::: PAGE EXTRACT

Jazz, Place and the Shaping of American Culture

Submitted by dan on Fri, 01/11/2019 - 23:36

Jazz is widely thought to have originated in New Orleans in the first years of the 20th century. Ragtime, blues, and classical were musical precursors that grew out of the gumbo of cultures that was New Orleans. French, English, Spanish, African, West Indian, Cuban, native American – all contributed something to this new music called jazz.

During the period known as Reconstruction following the abolition of slavery, African Americans in the south lived under Draconian Jim Crowe laws, that professed ‘separate but equal’ but were anything but. One of the few outlets for their ideas and emotions was music. And New Orleans Congo Square offered one of the first places that blacks could gather legally to make music; their music. The weekly gatherings were full of dancing, drumming, merriment and community. Mixed race Creoles, many of whom had classical music training, now mixed with blacks, another result of segregation laws. As the two groups intermingled, so to did their respective musical forms. The west African-derived polyrhythms that had been carried down over centuries of slavery led to what Ted Gioia refers to as the ‘Africanization of American music’ or, alternately, the ‘Americanization of African music’. The great jazz contribution of improvisation was born as musicians sought personal and creative expression within the framework of melody, rhythm, and harmony.

By the time of Jelly Roll Morton, the first great jazz entertainer, jazz had begun to diffuse to new cities beyond New Orleans: Memphis, Detroit, St. Louis, Los Angeles, New York and Chicago. Morton claimed that to be jazz the music had to have the ingredient of a ‘Spanish tinge’, reflecting the multicultural roots of the growing art form.

::::::

*TASK INSTRUCTIONS*.
1. Answer these questions about the page on jazz:
(a) In what city is jazz widely thought to have started?
(b) In New Orleans, what square gave Black people one of the first places to gather legally to make music?
(c) What ingredient did Jelly Roll Morton claim the music had to have to be jazz?
2. Find each line in the records that contains the string "range", and copy those lines out. Case counts.

::: SOURCE MATERIAL

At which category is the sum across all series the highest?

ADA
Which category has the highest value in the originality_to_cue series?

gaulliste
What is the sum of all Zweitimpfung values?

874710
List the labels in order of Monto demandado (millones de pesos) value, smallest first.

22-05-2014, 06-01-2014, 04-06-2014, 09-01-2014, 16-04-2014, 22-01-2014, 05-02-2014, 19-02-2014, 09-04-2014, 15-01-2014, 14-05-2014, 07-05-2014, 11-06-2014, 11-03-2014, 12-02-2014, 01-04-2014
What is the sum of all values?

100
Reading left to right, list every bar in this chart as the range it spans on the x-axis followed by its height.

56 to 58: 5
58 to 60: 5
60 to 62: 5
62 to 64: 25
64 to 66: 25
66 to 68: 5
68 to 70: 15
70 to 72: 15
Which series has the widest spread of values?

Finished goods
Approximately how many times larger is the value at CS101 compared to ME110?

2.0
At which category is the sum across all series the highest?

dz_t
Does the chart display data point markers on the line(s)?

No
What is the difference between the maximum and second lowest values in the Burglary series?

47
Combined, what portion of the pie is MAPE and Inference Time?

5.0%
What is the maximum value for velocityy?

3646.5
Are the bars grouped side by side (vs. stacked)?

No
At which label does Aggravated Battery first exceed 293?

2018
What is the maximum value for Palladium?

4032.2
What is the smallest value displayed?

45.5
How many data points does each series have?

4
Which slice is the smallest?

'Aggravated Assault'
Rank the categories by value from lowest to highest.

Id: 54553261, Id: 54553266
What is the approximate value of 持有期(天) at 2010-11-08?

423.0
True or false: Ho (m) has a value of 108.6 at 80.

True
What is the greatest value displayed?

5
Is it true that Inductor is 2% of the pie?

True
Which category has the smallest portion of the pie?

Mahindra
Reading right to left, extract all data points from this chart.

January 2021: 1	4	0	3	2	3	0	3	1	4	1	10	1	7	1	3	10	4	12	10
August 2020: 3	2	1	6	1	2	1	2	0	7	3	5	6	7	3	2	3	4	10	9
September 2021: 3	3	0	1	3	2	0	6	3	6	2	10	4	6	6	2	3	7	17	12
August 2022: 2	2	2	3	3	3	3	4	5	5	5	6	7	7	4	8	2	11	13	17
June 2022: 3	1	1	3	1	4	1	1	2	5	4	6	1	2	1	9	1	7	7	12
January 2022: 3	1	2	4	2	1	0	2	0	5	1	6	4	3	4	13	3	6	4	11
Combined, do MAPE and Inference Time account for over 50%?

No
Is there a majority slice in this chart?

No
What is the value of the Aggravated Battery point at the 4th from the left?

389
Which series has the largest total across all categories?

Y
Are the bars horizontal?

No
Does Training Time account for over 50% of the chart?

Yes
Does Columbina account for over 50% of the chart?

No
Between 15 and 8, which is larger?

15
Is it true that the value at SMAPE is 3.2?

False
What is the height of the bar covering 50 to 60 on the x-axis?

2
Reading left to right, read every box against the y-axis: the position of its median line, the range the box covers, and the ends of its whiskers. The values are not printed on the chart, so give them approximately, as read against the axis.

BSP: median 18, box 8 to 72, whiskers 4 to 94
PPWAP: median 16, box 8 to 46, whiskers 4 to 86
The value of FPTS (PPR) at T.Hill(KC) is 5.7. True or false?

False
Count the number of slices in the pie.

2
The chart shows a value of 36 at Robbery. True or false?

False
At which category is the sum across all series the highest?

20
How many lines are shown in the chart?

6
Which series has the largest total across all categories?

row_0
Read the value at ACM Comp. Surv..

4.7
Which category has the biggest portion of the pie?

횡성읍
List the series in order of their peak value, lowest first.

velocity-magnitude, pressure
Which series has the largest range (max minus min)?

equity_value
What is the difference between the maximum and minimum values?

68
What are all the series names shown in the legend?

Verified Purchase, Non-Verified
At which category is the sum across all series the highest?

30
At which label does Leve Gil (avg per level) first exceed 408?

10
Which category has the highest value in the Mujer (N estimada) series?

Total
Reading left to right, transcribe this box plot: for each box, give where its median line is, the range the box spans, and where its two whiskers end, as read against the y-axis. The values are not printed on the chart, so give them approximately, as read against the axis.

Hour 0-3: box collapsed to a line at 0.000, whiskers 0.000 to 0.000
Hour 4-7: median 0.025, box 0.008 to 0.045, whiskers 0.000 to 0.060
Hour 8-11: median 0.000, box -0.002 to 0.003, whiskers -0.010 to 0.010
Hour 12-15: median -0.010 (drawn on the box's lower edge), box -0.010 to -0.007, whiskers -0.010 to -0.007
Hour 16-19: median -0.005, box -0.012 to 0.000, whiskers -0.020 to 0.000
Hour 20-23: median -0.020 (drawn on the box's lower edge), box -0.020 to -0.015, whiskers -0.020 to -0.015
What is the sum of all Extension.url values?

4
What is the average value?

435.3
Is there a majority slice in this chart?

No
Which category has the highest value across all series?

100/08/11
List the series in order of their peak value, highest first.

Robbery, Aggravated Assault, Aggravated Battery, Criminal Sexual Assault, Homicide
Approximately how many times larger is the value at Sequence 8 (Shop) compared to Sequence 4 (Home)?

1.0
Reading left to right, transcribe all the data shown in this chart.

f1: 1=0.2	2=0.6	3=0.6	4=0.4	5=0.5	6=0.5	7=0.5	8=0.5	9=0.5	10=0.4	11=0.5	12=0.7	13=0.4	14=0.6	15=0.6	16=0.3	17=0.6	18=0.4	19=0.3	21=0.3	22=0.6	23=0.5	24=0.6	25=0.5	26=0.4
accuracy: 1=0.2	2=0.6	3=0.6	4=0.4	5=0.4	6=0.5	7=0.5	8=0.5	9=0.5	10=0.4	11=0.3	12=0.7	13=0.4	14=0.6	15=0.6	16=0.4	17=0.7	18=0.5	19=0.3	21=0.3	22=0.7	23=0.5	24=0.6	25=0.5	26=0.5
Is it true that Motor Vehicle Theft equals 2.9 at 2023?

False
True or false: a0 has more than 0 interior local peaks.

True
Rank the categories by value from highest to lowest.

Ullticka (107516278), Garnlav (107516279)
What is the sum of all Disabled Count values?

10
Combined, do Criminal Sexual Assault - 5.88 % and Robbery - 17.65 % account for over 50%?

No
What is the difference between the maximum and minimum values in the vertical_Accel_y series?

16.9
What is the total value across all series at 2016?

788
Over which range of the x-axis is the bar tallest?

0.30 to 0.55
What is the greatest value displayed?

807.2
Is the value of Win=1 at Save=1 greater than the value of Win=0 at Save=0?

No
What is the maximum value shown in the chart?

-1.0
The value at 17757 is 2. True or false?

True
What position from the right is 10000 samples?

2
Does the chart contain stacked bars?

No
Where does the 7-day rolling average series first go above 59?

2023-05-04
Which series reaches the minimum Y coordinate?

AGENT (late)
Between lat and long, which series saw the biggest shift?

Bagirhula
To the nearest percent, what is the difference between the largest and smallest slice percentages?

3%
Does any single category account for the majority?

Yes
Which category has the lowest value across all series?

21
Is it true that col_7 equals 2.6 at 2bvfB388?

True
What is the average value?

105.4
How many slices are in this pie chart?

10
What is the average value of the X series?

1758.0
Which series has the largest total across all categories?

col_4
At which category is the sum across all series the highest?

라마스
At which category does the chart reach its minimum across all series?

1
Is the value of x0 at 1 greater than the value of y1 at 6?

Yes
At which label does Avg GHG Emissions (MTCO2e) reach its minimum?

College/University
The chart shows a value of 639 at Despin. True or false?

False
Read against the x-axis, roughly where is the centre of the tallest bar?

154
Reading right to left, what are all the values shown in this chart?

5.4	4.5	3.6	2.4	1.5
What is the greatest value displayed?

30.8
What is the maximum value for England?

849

::::::

*ANSWERS FOR EACH ITEM*.
1.
(a) New Orleans
(b) Congo Square
(c) A "Spanish tinge"

2.
Reading left to right, list every bar in this chart as the range it spans on the x-axis followed by its height.
Reading left to right, read every box against the y-axis: the position of its median line, the range the box covers, and the ends of its whiskers. The values are not printed on the chart, so give them approximately, as read against the axis.
Which series has the largest range (max minus min)?
Reading left to right, transcribe this box plot: for each box, give where its median line is, the range the box spans, and where its two whiskers end, as read against the y-axis. The values are not printed on the chart, so give them approximately, as read against the axis.
Over which range of the x-axis is the bar tallest?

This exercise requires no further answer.